# [Excerpt]
* * *
Health and Healthcare
Bing COVID-19 Report April 23, 2020 (6:50 AM EST)
Published:
World Infection Total Tops 2.6 Million. Is COVID-19 Really the Deadliest Disease in America?
The Bing COVID-19 Tracker Report
Cases worldwide reached 2,628,894, as active cases rose to 1,660,117. Recovered cases were 784,986, an increase of 98,352. Fatal cases of 183,424 were higher by 5,928. At the current rate, global fatal cases will reach 200,000 by Saturday.
At 855,250, the number of confirmed cases in the United States is currently over four times that of any other nation. The country with the second most cases is Spain with a comparable figure of 213,024. America’s total active cases reached 728,923, up by 26,176 from the day before. Recovered cases in the United States were 78,353, or 2,834 higher. Deaths totaled 47,974, an increase of 2,601. At the present pace, fatal cases will reach 50,000 in the United States within 24 hours.
The five nations with the highest case counts, beyond the United States, are still in Europe. Spain’s total number of confirmed cases is 213,024, with the fatal case total at 22,157, up 875. Active cases in Spain are 101,617, a gain of 810.
* * *
# [Record excerpts]
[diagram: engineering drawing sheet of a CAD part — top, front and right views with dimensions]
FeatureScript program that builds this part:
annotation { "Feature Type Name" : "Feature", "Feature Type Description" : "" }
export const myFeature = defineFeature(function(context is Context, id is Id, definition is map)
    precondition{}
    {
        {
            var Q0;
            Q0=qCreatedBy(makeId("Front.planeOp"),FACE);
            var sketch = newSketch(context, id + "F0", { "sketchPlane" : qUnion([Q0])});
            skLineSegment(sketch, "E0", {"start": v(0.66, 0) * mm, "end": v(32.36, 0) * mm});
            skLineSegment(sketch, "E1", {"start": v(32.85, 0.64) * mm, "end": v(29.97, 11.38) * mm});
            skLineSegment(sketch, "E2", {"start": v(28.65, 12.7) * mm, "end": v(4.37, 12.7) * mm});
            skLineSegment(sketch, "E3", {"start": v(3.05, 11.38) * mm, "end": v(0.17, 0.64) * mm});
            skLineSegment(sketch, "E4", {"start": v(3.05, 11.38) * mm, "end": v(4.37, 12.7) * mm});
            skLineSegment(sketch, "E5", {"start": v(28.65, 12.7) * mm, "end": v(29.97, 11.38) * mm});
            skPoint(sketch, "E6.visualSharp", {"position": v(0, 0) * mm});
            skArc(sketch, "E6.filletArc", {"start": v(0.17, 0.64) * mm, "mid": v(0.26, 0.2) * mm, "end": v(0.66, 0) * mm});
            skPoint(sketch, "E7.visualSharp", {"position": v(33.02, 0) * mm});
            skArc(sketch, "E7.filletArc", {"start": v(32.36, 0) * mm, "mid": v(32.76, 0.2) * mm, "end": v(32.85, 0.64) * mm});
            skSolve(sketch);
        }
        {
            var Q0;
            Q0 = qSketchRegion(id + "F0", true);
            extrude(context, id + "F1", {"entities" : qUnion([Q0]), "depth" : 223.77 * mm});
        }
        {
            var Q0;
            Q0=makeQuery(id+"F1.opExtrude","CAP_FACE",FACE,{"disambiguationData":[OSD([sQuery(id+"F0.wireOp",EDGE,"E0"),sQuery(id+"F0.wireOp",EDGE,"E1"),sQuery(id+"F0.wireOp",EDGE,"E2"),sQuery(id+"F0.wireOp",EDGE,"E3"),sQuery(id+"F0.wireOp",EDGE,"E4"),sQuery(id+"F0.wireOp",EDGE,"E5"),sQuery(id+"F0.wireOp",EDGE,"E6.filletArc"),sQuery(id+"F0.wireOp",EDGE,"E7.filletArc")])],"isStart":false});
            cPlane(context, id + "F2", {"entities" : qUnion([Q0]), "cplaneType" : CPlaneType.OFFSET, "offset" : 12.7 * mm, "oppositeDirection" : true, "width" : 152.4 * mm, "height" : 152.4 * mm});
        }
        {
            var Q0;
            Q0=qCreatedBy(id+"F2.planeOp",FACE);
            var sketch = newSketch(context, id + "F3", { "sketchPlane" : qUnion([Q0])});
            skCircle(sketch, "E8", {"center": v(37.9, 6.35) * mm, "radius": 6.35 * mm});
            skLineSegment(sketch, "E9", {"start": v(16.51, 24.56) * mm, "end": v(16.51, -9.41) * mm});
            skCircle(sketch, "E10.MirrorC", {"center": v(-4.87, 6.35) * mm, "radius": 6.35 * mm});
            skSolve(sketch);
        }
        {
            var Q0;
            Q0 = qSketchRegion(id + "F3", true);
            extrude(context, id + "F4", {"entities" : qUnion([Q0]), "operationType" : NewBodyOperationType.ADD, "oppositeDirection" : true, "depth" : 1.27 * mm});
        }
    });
* * *
Retype the COVID-19 report above word for word, starting at "At 855,250, the" and ending after "within 24 hours.".

At 855,250, the number of confirmed cases in the United States is currently over four times that of any other nation. The country with the second most cases is Spain with a comparable figure of 213,024. America’s total active cases reached 728,923, up by 26,176 from the day before. Recovered cases in the United States were 78,353, or 2,834 higher. Deaths totaled 47,974, an increase of 2,601. At the present pace, fatal cases will reach 50,000 in the United States within 24 hours.